I've just read two statements that seem to be very different:

Des Weiteren ist mangelnde Kommunikation zwischen Programmierern und Nutzern eine nicht zu vernachlässigende Quelle von unzureichenden Produkten.


A lack of communication between programmers and users is a source of poor [software] products.

Source: de.wikipedia.org

I think I have read something similar in CHAOS report of Standish Group.


Insbesondere bei der Rolle Development ist Kontakt zum Kunden oder zu den Benutzern nach Meinung des MSF geradezu zu unterbinden.


According to MSF, especially the role "Development" should not have contact to the customer or to the user.

Source: msdn.microsoft.com

This also makes sense, because as a programmer I want to have happy end users. So the user likes to have a new feature, I'll try to implement it. This could lead to feature creep.

If I understand it correctly, MSF (Microsoft Solution Framework) tries to avoid this problem by a role that has contact to the customer (this is the product manager, the user experience role and maybe the testing role, isn't it?) and only one role that has contact to the development role (the program manager).

Question 1: How do agile methods deal with the problem of feature creep? I read that the developers should have very strong contact with customers in agile methods and that one of the main problems in using scrum is to persuade the customer to get involved in the process.

····················

[The tasks]
1. In the post about developer contact with users, which role does the writer say is the only one in MSF with contact to the development role?
2. Carry on the post about developer contact with users and feature creep, starting right after its final sentence.

[Excerpted records]

····················

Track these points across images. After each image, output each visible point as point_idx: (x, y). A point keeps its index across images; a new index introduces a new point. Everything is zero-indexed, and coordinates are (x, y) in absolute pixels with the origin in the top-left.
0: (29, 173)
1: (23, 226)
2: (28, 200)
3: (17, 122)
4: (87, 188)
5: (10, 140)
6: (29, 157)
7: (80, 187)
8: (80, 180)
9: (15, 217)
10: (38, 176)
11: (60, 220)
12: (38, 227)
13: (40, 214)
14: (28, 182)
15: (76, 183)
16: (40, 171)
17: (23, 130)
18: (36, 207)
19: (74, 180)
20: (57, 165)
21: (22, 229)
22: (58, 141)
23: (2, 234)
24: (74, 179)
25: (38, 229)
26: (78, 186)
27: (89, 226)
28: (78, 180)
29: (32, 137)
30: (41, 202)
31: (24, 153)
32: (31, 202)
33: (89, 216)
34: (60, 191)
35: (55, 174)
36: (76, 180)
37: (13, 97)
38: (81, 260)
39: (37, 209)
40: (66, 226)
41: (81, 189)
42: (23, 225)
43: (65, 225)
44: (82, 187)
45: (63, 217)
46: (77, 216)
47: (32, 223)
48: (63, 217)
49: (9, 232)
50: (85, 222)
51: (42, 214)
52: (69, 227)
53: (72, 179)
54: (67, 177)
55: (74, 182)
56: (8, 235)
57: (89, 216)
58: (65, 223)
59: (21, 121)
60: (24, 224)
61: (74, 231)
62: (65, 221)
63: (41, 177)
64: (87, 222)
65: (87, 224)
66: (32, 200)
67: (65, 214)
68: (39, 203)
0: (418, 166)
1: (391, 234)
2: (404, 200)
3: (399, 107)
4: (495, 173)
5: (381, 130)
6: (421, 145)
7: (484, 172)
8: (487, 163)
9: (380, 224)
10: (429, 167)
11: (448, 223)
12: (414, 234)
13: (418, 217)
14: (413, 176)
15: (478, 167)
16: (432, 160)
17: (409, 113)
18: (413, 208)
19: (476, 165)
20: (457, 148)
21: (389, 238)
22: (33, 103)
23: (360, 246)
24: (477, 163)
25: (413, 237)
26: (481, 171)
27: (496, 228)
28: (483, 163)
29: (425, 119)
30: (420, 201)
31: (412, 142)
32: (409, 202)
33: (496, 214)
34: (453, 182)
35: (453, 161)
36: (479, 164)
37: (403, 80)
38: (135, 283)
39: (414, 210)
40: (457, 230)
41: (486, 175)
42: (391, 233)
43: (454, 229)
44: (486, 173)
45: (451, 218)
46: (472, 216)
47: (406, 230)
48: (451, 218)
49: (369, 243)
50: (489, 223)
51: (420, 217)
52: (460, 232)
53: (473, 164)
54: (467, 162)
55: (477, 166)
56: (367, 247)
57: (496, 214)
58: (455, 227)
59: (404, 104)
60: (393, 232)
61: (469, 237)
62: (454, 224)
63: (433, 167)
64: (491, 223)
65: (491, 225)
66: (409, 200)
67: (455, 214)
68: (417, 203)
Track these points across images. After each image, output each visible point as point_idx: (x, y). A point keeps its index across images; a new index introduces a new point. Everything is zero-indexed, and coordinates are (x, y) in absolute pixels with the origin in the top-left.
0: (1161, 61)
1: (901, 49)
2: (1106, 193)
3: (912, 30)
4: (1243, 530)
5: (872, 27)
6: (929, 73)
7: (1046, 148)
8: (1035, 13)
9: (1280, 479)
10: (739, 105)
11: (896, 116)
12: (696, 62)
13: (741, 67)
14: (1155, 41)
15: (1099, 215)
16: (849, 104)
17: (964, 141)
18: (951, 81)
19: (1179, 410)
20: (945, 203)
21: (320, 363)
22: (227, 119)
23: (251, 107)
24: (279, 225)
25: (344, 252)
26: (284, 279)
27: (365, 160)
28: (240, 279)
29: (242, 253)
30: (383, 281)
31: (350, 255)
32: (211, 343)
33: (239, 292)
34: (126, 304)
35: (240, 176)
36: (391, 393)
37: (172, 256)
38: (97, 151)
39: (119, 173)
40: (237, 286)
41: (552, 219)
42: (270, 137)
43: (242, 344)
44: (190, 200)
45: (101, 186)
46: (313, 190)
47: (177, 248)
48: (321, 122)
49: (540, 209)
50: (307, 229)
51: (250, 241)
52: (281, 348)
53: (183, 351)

····················

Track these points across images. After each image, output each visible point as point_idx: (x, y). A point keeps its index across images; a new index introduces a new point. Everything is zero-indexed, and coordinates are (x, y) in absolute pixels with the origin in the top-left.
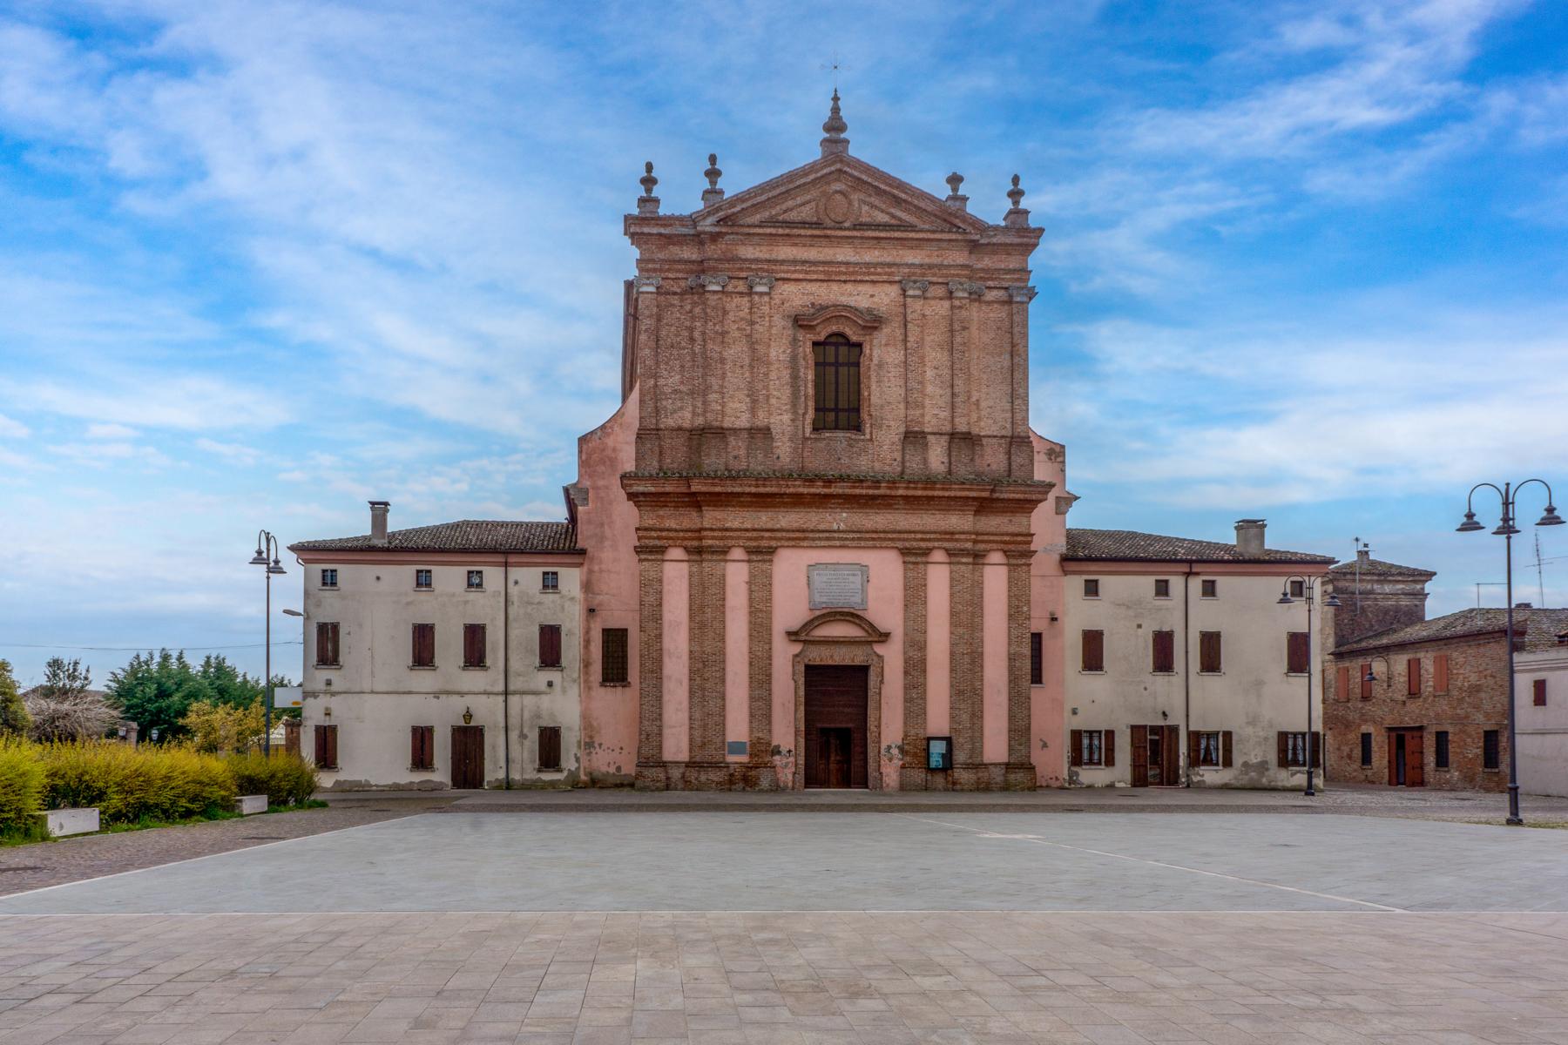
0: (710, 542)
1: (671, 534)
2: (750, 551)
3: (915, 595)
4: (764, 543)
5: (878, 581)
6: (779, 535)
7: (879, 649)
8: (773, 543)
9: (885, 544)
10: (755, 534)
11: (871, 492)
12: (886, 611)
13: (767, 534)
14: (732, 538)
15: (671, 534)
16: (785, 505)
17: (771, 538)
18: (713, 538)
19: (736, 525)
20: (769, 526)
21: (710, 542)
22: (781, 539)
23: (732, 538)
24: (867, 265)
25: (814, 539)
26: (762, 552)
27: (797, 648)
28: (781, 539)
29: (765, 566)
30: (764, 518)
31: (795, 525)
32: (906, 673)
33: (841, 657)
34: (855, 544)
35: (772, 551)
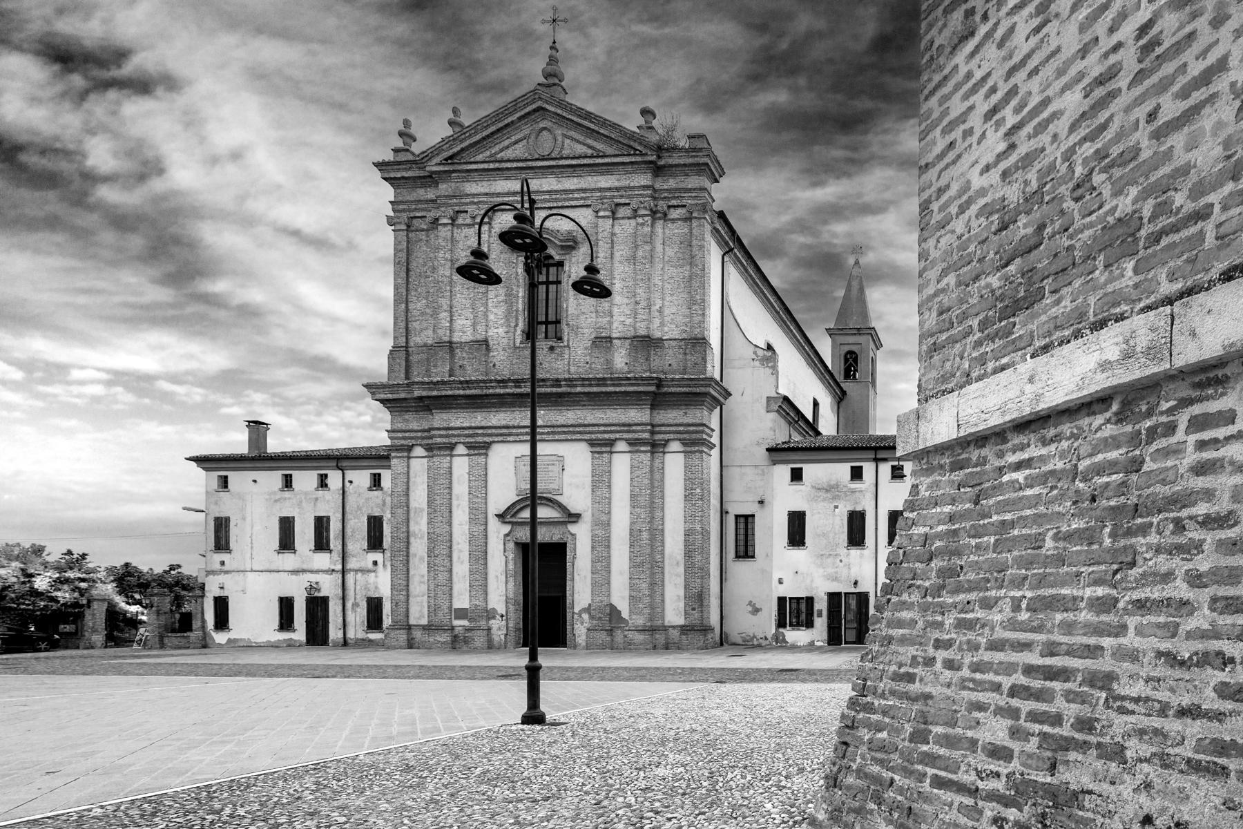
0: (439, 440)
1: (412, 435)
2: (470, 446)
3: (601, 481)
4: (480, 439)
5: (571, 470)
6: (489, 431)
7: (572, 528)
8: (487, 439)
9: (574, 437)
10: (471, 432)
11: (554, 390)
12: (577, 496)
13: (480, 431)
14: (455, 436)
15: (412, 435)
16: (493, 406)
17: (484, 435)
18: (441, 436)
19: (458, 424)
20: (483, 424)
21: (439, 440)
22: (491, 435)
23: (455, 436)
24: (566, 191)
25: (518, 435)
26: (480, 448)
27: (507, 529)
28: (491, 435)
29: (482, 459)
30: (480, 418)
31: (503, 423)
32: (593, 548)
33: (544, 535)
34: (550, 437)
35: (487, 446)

····················

[Responses]
1. The program manager.

2.
Does in SCRUM only the Product Owner have contact with the user / customer? Isn't this a problem, as the programmer might see different problems than the Product Owner?

Question 2: Who does the requirements engineering in agile methods and MSF?

Question 3: Do you validate in MSF / agile methods if your product does what the customer wants and the user needs before shipping it? How do you do it?

  • Product development (for example, at Microsoft) and individual business software development follow different rules. For example, this article may give you some insights: joelonsoftware.com/articles/FiveWorlds.html
    – Doc Brown
    Commented Feb 14, 2013 at 14:32
  • 1
    interesting how this very question demonstrates scope-creep. It starts with a reasonably narrow title, like "should programmers talk..." which further somehow transforms into three topics: (topics broad enough to even have a dedicated tag at Programmers) 1) feature creep 2) requirements engineering 2) Do you validate / How do you do it...
    – gnat
    Commented Feb 14, 2013 at 15:07
  • 2
    Having developers learn from customers what customers want, and deciding what the next things that get done are, are different things. "So the user likes to have a new feature, I'll try to implement it." - that this happens is not directly related to you learning it direct from the user!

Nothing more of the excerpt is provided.